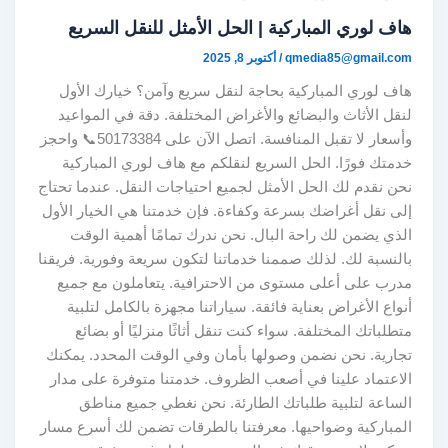
هاف لوري المباركية | الحل الأمثل للنقل السريع
qmedia85@gmail.com
/
أكتوبر 8, 2025
هاف لوري المباركية بحاجة لنقل سريع وآمن؟ خيارك الأول
لنقل الأثاث والبضائع والأغراض المختلفة. دقة في المواعيد
وأسعار لا تقبل المنافسة. اتصل الآن على 50173384📞 واحجز
خدمتك فورًا. الحل السريع لنقلكم مع هاف لوري المباركية
نحن نقدم لك الحل الأمثل لجميع احتياجات النقل. عندما تحتاج
إلى نقل أغراضك بسرعة وكفاءة. فإن خدمتنا هي الخيار الأول
الذي يضمن لك راحة البال. نحن ندرك تمامًا أهمية الوقت
بالنسبة لك. لذلك صممنا خدماتنا لتكون سريعة وفورية. فريقنا
مدرب على أعلى مستوى من الاحترافية. يتعاملون مع جميع
أنواع الأغراض بعناية فائقة. سياراتنا مجهزة بالكامل لتلبية
متطلباتك المختلفة. سواء كنت تنقل أثاثًا منزليًا أو بضائع
تجارية. نحن نضمن وصولها بأمان وفي الوقت المحدد. يمكنك
الاعتماد علينا في أصعب الظروف. خدمتنا متوفرة على مدار
الساعة لتلبية طلباتك الطارئة. نحن نغطي جميع مناطق
المباركية وضواحيها. معرفتنا بالطرقات تضمن لك أسرع مسار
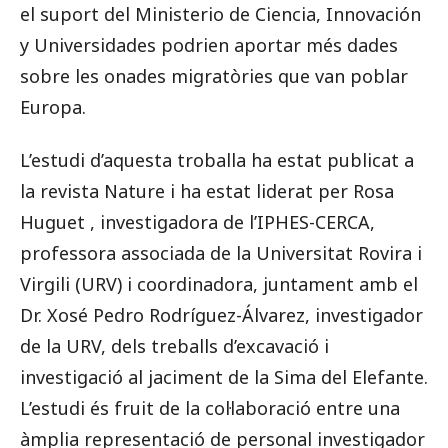
el suport del Ministerio de Ciencia, Innovación
y Universidades podrien aportar més dades
sobre les onades migratòries que van poblar
Europa.
L’estudi d’aquesta troballa ha estat publicat a
la revista Nature i ha estat liderat per Rosa
Huguet , investigadora de l’IPHES-CERCA,
professora associada de la Universitat Rovira i
Virgili (URV) i coordinadora, juntament amb el
Dr. Xosé Pedro Rodríguez-Álvarez, investigador
de la URV, dels treballs d’excavació i
investigació al jaciment de la Sima del Elefante.
L’estudi és fruit de la col·laboració entre una
àmplia representació de personal investigador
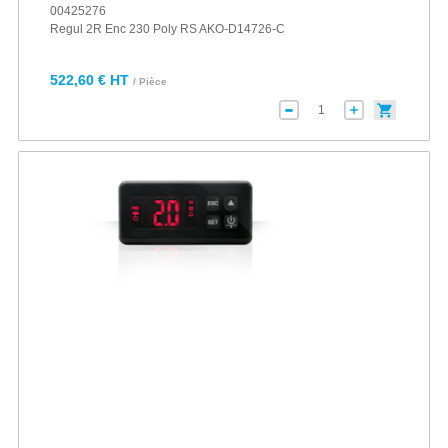
00425276
Regul 2R Enc 230 Poly RS AKO-D14726-C
522,60 € HT
/ Pièce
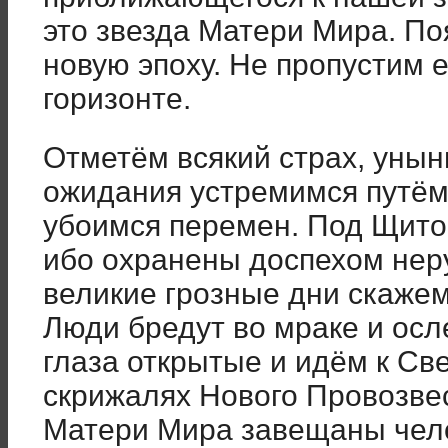
это звезда Матери Мира. По
новую эпоху. Не пропустим 
горизонте.
Отметём всякий страх, унын
ожидания устремимся путём
убоимся перемен. Под Щито
ибо охранены доспехом нер
великие грозные дни скажем
Люди бредут во мраке и ос
глаза открытые и идём к Св
скрижалях Нового Провозвес
Матери Мира завещаны челов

▶ **Instruction**
Your answer should consist of every line from the entries that holds "لتلبية".

▶ **Output of the exercise**
أنواع الأغراض بعناية فائقة. سياراتنا مجهزة بالكامل لتلبية
الساعة لتلبية طلباتك الطارئة. نحن نغطي جميع مناطق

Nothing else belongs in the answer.